→ **Task instructions**: Find each line in the material below that contains the string "What" and copy those lines out. Case counts.

Data to process Block Start

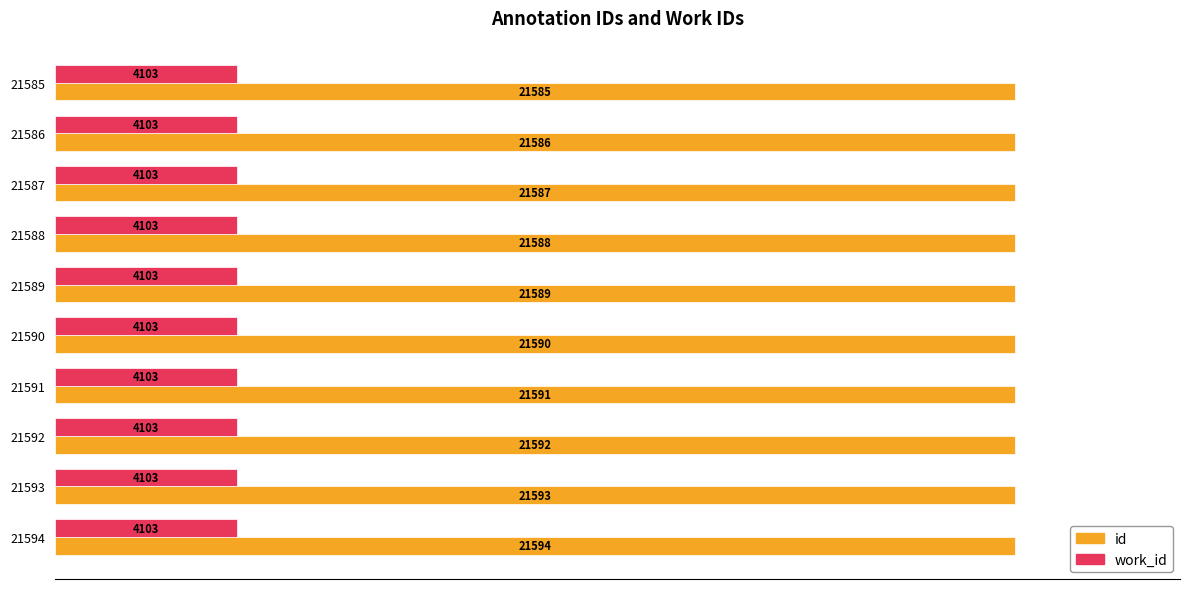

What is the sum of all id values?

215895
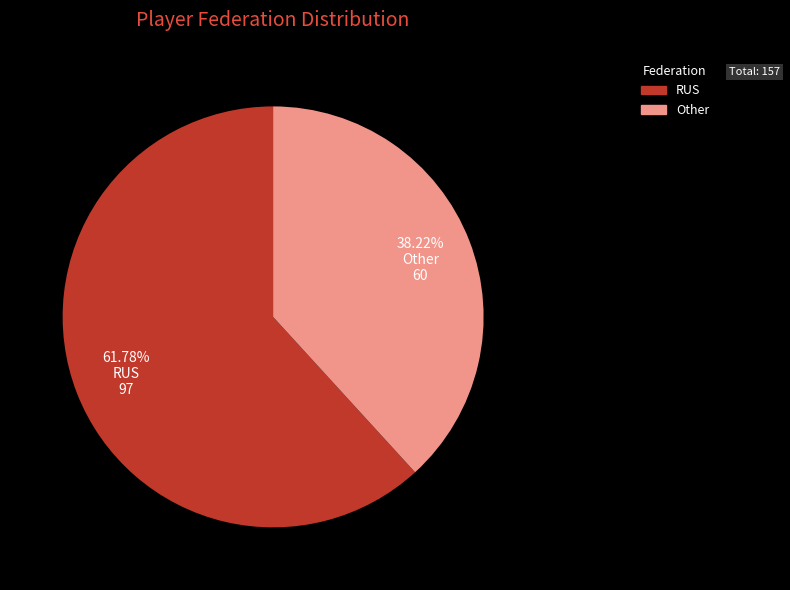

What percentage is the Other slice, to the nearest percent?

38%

Data to process Block End
Data to process Block Start

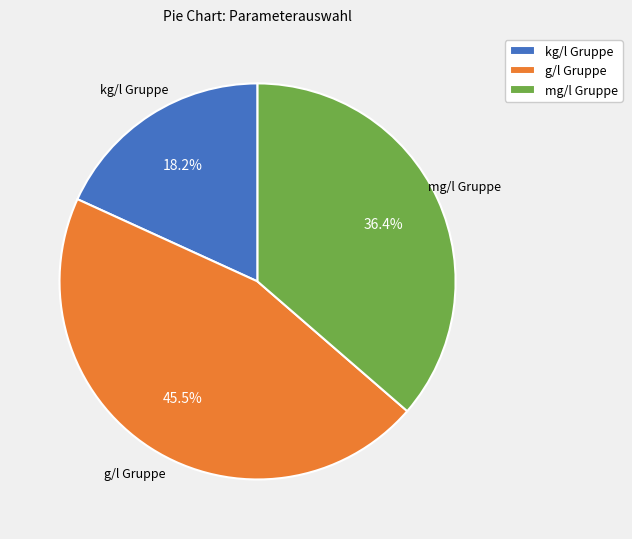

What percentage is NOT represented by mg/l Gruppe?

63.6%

Data to process Block End
Data to process Block Start

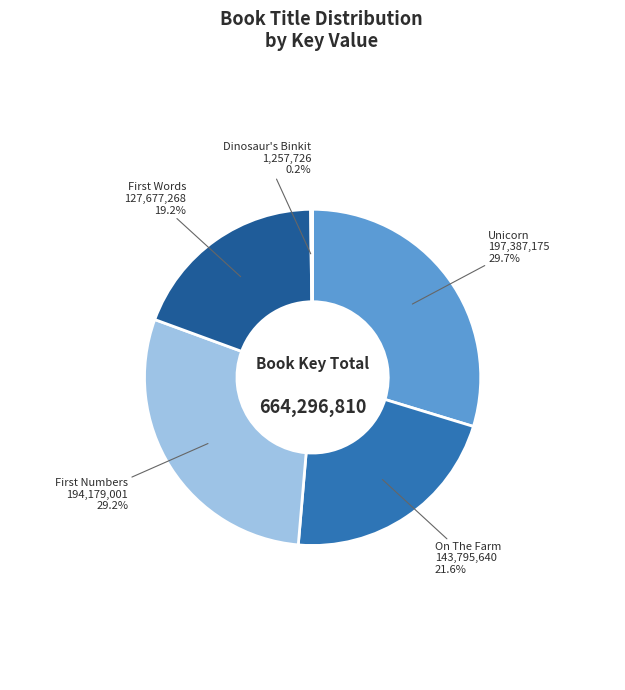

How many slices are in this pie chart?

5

Data to process Block End

→ **Result**:
What is the sum of all id values?
What percentage is the Other slice, to the nearest percent?
What percentage is NOT represented by mg/l Gruppe?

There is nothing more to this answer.